Violence against women, a result of gender inequality and unequal power relations between men and women, is a pervasive phenomenon. It occurs in all social classes and in all countries, from the most developed to the least developed. Despite progress in policies and legislation, it remains one of the top human rights issues in the Americas today.
Although little research exists, available data suggest the situation is bleak across the region. The Economic Commission for Latin America and the Caribbean (ECLAC) estimates that up to 40 percent of women in the region have been victims of violence at some point during their lives.1 And, according to figures from the 2004 Demographic and Health Surveys Project, 44 percent of women in Colombia have suffered from spousal violence. In Peru, physical violence affects 47 percent of women.
Femicide—the killing of women—has reached alarming levels in Latin America. The most recent region-wide statistics available, from 2003, show that seven Latin American countries score among the worst 10 nations when measuring the rate of femicide per one million women in 40 countries. In 2003, Guatemala had the world’s highest rate with 123 femicides per one million women. Colombia (70), El Salvador (66), Bolivia (43), Dominican Republic (37), Mexico (24), and the United States (22) followed.2 More recent figures from Guatemala showed that in 2006 two women, on average, were murdered each day.

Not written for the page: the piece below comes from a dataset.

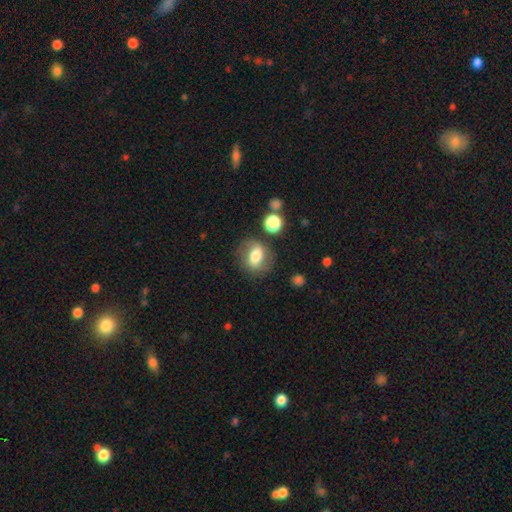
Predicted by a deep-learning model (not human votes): smooth_or_featured: smooth (p=0.62) [alt: featured or disk p=0.28]
how_rounded: in between (p=0.58) [alt: round p=0.39]
merging: none (p=0.71) [alt: minor disturbance p=0.17]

Violence against women and girls not only costs lives, but stunts social and economic opportunities. Globally, up to 50 percent of sexual assaults are committed against girls under 16. A report by the U.S. Centers for Disease Control and Prevention estimated that in 2003 the costs of domestic violence in the United States exceeded $5.8 billion per year, with $4.1 billion going to direct medical and health care services and $1.8 billion the result of absenteeism.3
There have been encouraging legislative responses around the world. A 2006 study by the United Nations Secretary General on all forms of violence against women reported that 89 countries have passed some legislation on domestic violence, and a growing number of countries have launched national plans of action. However, in 102 countries there are no specific legal provisions against domestic violence, and in at least 53 nations marital rape is not a prosecutable offense.4
Over the last 30 years, most Latin American governments have implemented policies and passed legislation to address the issue. Many of these changes are guided by a regional legislative instrument, the Inter-American Convention of Belem do Para (1994), which recommends that states amend their penal codes to impose penalties for violence against women and adopt measures that prevent perpetrators from harassing, intimidating or threatening victims.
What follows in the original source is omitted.